◆ CONSIGNE
Mettez à jour le passage de l'extrait sur la Belgique enneigée qui commence par « Janvier 2024 : il » et se termine par « point de vue. », en remplaçant « palissades » par « clôtures ».

◆ EXTRAIT DU DOCUMENT
☆ ☆ ☆
Janvier 2024 : il neige sur la Belgique. Drapés dans un manteau d’hiver, le long des rails de chemin de fer, les paysages de la campagne et graffiti des palissades racontent bien des choses au passager. S’il prend le temps de les écouter.

Le silence, et ce panorama blanc. Sur ce fond, immobile, des éclaboussures colorées, qui paraissent être plus en mouvement que le regard distrait qui les aperçoit. Lorsqu’on traverse la campagne enneigée sur ses voies ferrées, le paysage perd son rôle de point de repère ; de loin, rien ne ressemble autant à un flocon qu’un flocon. Seuls les tunnels, palissades, pylônes et passerelles, vestiges de l’urbain dans le rural, paraissent encore se mouvoir – d’ailleurs, à quiconque leur dirait qu’elles sont immobiles, toutes ces choses auraient beau jeu de rétorquer : c’est une question de point de vue.
☆ ☆ ☆
◆ ÉLÉMENTS FOURNIS
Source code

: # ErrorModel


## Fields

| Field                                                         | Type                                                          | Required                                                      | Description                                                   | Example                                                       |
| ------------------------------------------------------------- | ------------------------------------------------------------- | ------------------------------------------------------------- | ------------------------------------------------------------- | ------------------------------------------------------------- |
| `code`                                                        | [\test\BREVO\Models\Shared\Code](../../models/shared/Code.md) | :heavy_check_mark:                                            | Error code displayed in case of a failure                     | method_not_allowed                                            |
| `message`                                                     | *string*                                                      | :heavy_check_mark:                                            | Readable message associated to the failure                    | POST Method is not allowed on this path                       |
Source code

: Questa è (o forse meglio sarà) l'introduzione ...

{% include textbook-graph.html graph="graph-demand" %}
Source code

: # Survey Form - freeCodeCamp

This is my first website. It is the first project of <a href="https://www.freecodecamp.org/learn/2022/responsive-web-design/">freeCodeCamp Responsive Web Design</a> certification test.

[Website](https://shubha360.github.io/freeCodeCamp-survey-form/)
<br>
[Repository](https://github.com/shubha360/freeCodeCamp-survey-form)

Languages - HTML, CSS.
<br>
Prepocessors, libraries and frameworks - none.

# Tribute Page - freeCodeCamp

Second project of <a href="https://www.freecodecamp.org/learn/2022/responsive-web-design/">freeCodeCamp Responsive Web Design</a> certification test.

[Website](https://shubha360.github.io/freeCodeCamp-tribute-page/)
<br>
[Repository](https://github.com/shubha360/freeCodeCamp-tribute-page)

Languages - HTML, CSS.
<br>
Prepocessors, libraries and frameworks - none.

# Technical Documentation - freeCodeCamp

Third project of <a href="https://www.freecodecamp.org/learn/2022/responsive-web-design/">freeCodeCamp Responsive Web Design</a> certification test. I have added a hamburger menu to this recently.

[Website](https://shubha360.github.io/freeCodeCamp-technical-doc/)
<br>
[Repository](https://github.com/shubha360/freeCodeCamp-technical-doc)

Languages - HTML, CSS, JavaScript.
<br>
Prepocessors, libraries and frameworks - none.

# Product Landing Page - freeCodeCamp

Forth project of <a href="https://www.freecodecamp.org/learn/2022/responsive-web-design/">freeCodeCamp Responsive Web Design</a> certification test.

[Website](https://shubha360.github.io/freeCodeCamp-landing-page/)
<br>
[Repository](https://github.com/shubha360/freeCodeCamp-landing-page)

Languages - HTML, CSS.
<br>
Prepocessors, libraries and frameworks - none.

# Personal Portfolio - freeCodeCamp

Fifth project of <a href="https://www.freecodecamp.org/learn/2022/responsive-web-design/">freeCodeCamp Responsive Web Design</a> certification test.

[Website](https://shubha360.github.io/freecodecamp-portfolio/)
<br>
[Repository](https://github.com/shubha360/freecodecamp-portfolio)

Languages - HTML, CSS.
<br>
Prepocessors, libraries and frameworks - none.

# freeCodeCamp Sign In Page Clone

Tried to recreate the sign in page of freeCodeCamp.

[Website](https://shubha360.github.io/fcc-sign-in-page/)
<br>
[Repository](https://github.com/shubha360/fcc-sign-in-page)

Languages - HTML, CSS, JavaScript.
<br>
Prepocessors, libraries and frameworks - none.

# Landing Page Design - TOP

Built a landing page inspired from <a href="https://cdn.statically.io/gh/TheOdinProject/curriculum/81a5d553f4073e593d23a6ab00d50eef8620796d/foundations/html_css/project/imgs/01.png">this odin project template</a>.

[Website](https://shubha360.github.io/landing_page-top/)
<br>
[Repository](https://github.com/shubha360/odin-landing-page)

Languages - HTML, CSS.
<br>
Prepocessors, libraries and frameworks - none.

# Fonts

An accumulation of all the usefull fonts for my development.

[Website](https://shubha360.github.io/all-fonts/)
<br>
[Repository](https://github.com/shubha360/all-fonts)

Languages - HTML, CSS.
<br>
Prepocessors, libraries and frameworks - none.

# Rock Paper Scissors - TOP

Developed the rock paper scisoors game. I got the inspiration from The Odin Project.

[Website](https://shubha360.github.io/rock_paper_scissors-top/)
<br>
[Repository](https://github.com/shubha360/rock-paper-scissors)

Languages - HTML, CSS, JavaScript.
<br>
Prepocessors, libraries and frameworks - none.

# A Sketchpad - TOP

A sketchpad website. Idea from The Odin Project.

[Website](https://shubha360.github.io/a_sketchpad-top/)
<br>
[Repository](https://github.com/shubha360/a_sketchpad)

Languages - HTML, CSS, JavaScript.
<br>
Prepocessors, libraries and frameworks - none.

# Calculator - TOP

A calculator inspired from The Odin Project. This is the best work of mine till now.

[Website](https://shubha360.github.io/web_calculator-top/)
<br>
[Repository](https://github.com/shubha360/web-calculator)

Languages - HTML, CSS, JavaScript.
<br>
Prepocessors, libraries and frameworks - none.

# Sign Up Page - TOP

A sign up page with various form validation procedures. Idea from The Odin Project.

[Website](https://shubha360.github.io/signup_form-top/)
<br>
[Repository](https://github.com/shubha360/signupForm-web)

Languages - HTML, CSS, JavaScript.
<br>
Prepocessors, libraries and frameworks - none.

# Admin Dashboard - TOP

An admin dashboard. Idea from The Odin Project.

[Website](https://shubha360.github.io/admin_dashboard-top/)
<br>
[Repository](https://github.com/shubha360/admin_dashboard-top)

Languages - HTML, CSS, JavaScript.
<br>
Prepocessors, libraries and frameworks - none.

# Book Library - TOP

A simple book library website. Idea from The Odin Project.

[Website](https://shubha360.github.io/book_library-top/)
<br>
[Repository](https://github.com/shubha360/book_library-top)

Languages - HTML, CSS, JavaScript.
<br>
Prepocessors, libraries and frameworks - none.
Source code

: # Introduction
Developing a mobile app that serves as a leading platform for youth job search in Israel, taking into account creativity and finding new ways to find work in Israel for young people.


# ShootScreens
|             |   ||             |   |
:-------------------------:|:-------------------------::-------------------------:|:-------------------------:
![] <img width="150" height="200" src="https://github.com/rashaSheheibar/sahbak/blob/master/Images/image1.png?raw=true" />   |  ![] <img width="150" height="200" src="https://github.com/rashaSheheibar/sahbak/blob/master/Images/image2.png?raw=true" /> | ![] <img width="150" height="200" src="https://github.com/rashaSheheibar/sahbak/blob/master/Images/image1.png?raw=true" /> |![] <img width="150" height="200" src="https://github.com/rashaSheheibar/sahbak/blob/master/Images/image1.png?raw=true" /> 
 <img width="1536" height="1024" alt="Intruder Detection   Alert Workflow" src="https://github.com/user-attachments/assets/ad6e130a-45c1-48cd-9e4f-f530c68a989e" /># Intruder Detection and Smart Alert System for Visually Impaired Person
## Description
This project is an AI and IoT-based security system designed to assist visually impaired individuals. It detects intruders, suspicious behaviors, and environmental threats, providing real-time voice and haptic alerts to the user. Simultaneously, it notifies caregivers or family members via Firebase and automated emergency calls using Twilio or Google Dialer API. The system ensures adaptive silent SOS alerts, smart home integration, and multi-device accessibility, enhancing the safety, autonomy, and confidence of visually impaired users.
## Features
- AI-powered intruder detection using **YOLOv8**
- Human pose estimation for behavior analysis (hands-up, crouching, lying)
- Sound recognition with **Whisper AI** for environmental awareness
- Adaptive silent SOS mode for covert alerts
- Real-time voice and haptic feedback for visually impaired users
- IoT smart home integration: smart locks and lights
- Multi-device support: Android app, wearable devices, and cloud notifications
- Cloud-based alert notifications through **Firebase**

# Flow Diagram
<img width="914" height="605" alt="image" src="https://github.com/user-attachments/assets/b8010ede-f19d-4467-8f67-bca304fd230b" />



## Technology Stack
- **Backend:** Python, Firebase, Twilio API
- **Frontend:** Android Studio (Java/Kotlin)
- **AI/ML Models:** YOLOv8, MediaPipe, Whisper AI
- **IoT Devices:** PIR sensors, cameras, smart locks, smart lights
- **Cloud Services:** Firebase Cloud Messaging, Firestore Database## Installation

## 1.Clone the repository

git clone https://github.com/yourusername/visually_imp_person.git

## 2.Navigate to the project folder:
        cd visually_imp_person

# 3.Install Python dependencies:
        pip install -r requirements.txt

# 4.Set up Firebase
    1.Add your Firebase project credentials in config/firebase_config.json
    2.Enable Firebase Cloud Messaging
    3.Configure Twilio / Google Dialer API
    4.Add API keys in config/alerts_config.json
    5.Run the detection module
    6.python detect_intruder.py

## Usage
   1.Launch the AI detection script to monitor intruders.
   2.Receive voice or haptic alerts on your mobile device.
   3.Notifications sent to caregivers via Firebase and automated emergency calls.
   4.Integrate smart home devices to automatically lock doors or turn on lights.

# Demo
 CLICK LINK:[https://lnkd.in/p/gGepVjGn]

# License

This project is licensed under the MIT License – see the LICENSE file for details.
☆ ☆ ☆
◆ RÉPONSE
Janvier 2024 : il neige sur la Belgique. Drapés dans un manteau d’hiver, le long des rails de chemin de fer, les paysages de la campagne et graffiti des clôtures racontent bien des choses au passager. S’il prend le temps de les écouter.

Le silence, et ce panorama blanc. Sur ce fond, immobile, des éclaboussures colorées, qui paraissent être plus en mouvement que le regard distrait qui les aperçoit. Lorsqu’on traverse la campagne enneigée sur ses voies ferrées, le paysage perd son rôle de point de repère ; de loin, rien ne ressemble autant à un flocon qu’un flocon. Seuls les tunnels, clôtures, pylônes et passerelles, vestiges de l’urbain dans le rural, paraissent encore se mouvoir – d’ailleurs, à quiconque leur dirait qu’elles sont immobiles, toutes ces choses auraient beau jeu de rétorquer : c’est une question de point de vue.